I closed the book feeling unsatisfied. Perhaps it was because I was expecting a bit more magic (you know, aside from people turning to glass), a bit more folklore, a bit more of something else that this book just wasn't. But it felt like there was so much more that needed to be said, while the author may have been valuing brevity of sorts rather than developing the narrative.
Set in the remote island of St. Hauda in the north, with the former whaling industry gone, the island population has decreased. Ida has come back to the island in hopes of finding the answer to her unusual problem- her feet have turned to glass, and the condition is slowly spreading. She hopes to find the man she met on her last visit who kept tiny flying cows and told her other stories of the island including a creature who turns all it sees white, and glass bodies in the bog. She meets photographer Midas, a young man who seems to have some form of autism spectrum disorder. Intermixed with their story is Carl, who was in love with Ida's mother and seems a little obsessed with Ida herself, and also worked with Midas' father. While the fantastical elements could have lent some lightness to the story, the overall feel is cold, stark and white. We learn of others who had the glass condition as the trio seek to find a cure, but slowly, and inexorably, the glass continues to creep. I was intrigued by the concepts and ideas held within this story, but it never fully came together for me.

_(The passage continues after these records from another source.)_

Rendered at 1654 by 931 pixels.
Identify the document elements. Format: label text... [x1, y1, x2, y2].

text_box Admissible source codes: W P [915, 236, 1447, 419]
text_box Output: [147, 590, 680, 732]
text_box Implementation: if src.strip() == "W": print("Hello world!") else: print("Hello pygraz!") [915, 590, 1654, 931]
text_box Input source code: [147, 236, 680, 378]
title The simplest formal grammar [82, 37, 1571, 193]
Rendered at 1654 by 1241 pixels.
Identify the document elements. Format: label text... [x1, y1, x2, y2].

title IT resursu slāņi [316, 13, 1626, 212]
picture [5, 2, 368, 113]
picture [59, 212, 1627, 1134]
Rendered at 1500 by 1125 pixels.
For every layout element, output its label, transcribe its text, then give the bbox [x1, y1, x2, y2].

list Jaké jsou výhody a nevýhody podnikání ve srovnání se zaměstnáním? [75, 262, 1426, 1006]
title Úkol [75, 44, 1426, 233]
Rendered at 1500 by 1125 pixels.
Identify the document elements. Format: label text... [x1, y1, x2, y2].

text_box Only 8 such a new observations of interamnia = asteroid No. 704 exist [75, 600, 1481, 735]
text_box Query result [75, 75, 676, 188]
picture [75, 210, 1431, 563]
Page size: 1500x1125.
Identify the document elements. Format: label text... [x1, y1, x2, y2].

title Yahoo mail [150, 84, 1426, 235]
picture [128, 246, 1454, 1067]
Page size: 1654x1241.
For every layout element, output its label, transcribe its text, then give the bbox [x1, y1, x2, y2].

This book was like a fairy tale brought to life. The dreary, boggy land of St. Hauda is very well described, and the characters feel very real. In fact, it's the developing relationship between Ida and Midas that carries the book -- Ida who is turning to glass and Midas who seems incapable of feeling. As Ida becomes literally harder, Midas finds it possible to feel her (and for her). The world of this fairy tale more "real" because of the ambiguity and lack of easy answers that mirror real-life but make it less like a children's fairy tale. I wanted to find a message in the book, and I'm not sure I did. But this fantastical world with tiny flying cattle, a creature that turns things white by looking at them, jellyfish that create light shows as they die, and Ida turning to glass was a place I kept wanting to return to.
This is the kind of story I usually like...a lot. Fairy tales and surrealistic stories. This could have been so much better. I liked the characters and the writing and so many aspects of the story. It could have and should have had a magically wonderful ending. It's not that I expect every book to have a happy ending but there was so much magic and so much possibility here, and the characters really needed that happy ending.
This was a very well written novel. The description (and there is a LOT of description, mostly focused on the landscape) made me feel as though I were standing on St. Hauda's Land, smelling peat and watching completely white birds flit through the trees of the forest.

However, it's very much an adult fairytale. If you're a lover of happy endings, you may want to pass.
A great love story. Needs to be a movie.
Ali Shaw is a master of surreal fiction. Read it, love it, beg him to write some more.
In my opinion and the opinion of the book club, this book left to many loose ends and read like a bunch of short stories that were shuffled together. The description of the book is very misleading, the creature mentioned in the story's description seldom surfaced. We are a book club that loves creatures, fantasy,and paranormal. This book did not satisfy our need. There were so many unanswered questions. Good potential lacked any resolution.